What you have to do:
Count the lines in the entries below that contain the string "false", matching uppercase and lowercase exactly. Reply with the number only.

Records for the task:

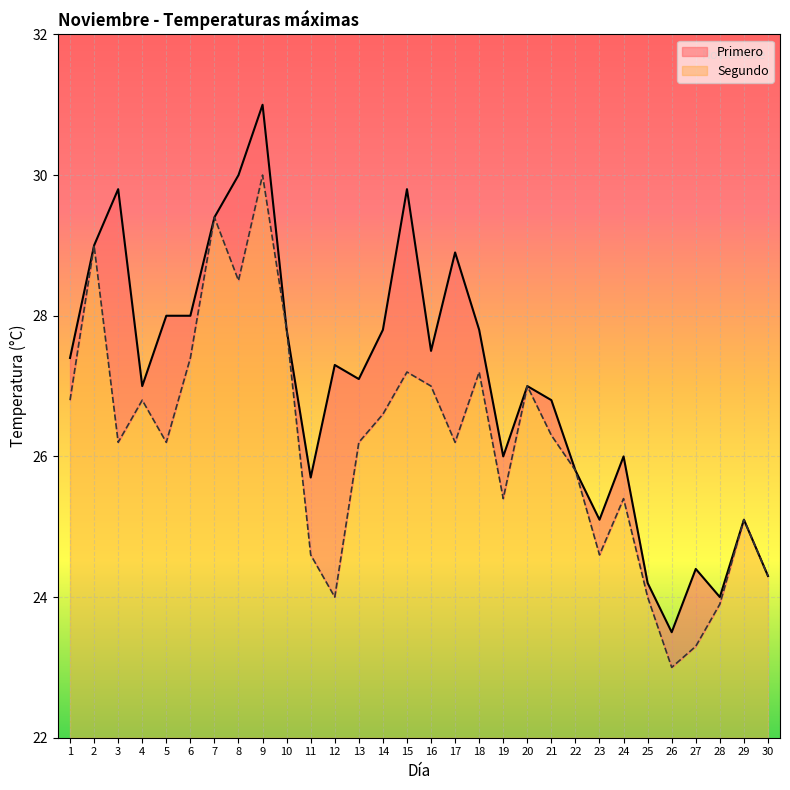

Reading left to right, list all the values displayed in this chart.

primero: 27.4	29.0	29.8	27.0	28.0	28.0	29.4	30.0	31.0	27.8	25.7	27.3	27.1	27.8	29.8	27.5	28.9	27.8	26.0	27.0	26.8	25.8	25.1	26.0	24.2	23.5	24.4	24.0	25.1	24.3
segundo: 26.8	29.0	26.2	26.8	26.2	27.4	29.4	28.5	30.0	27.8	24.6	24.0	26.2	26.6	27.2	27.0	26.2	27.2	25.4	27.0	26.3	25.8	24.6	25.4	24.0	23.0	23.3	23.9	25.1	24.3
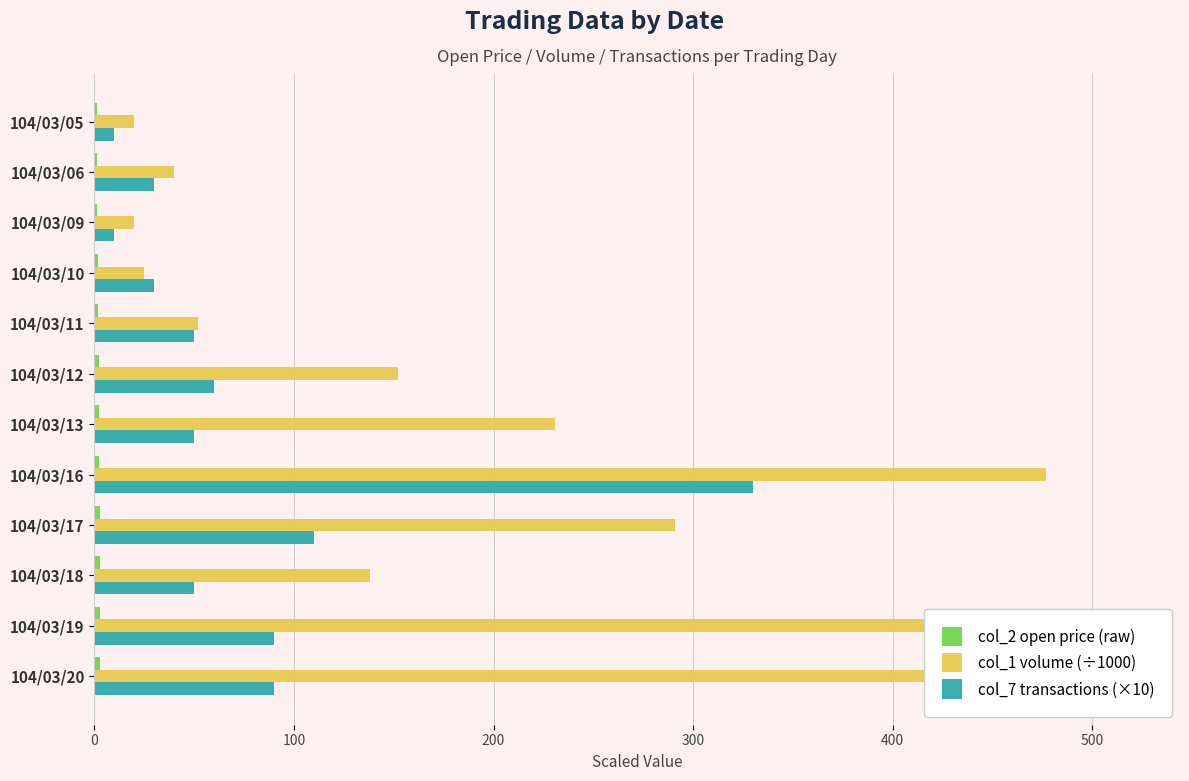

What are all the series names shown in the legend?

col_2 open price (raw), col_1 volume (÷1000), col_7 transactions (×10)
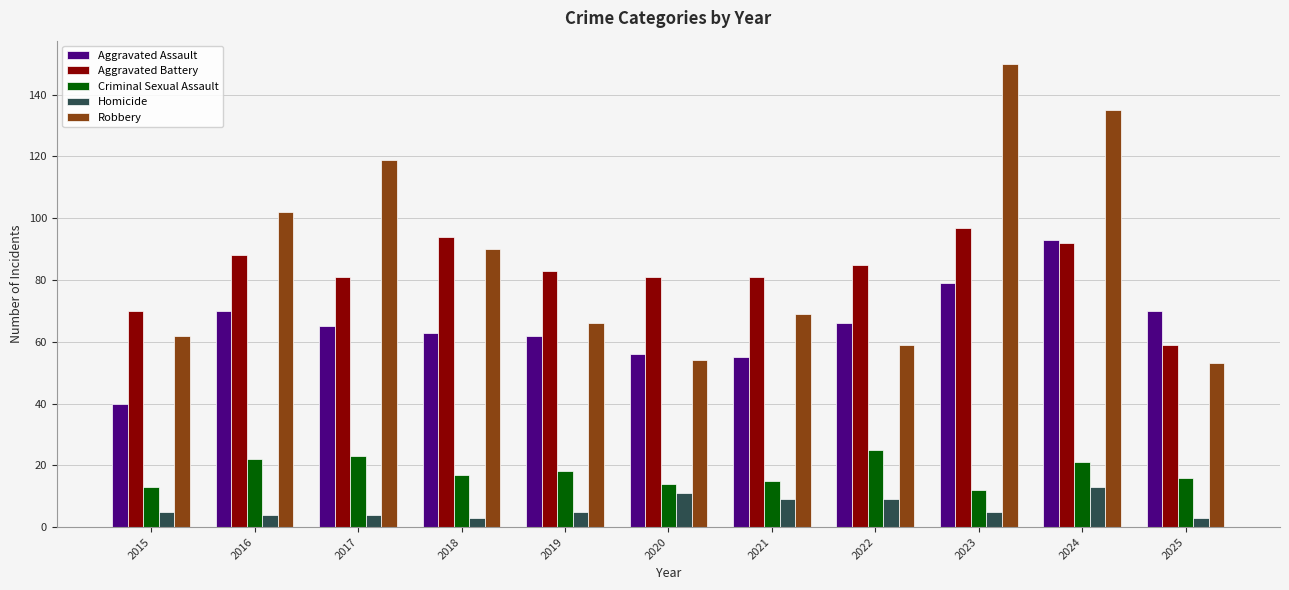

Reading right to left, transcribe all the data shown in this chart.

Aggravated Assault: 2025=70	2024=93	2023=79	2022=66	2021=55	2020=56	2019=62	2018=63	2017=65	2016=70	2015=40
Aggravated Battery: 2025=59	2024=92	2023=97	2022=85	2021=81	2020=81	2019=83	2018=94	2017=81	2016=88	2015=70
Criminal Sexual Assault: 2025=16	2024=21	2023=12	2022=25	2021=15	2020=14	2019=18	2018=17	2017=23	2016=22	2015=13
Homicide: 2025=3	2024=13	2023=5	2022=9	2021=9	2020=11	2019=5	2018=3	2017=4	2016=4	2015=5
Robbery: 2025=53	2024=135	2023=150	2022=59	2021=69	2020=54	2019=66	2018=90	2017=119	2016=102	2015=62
--
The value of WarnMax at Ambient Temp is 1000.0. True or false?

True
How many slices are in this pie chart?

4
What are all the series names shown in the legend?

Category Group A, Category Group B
---
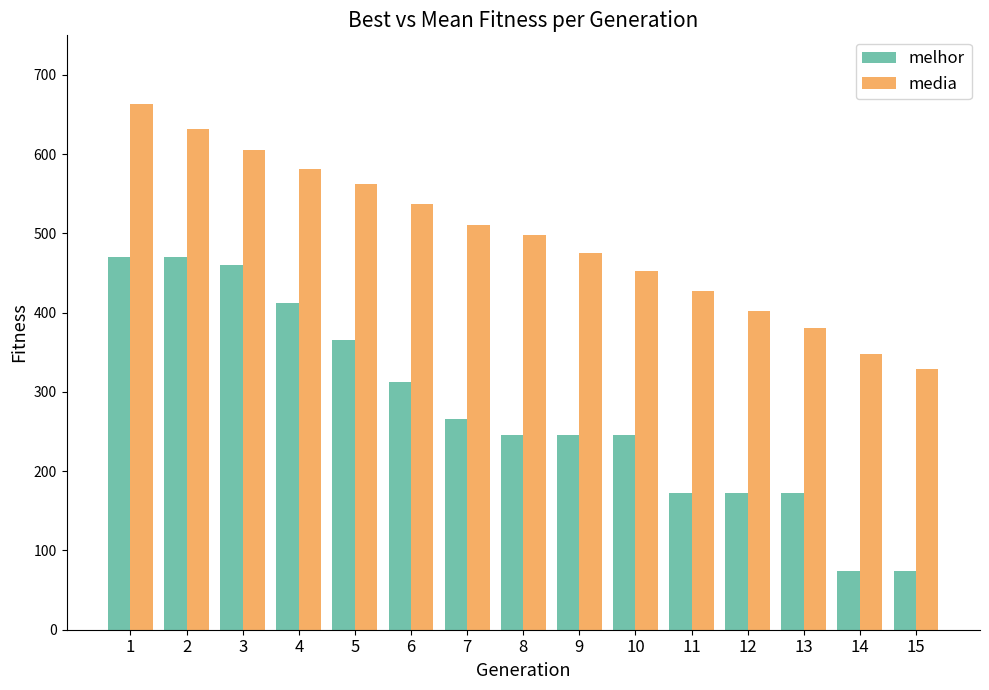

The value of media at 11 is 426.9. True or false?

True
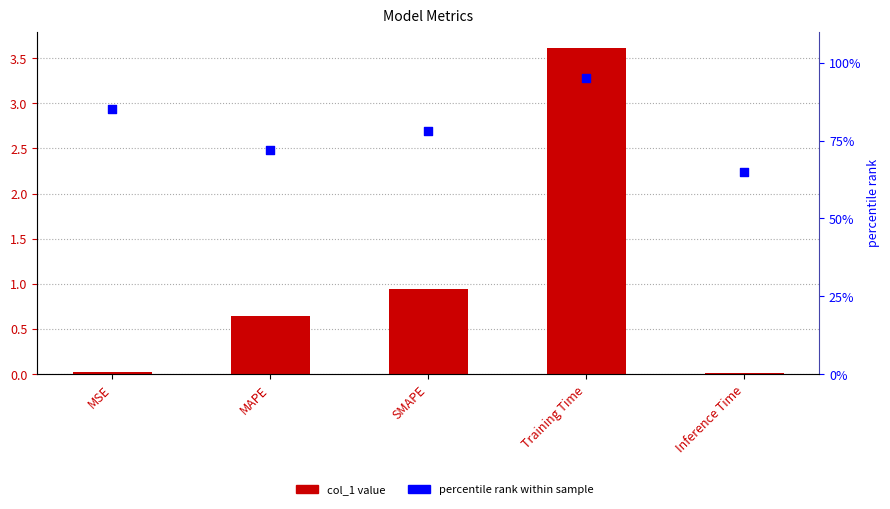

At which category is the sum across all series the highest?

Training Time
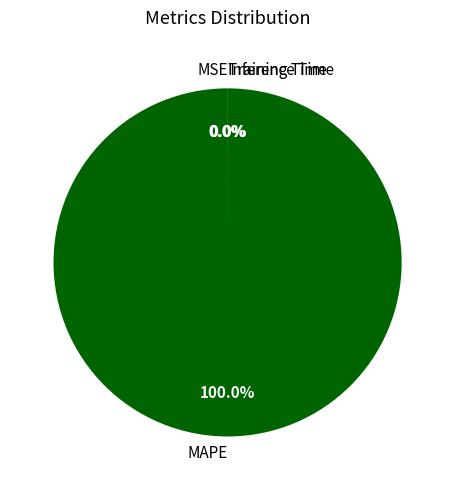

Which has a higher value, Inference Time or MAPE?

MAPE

Written solution:
2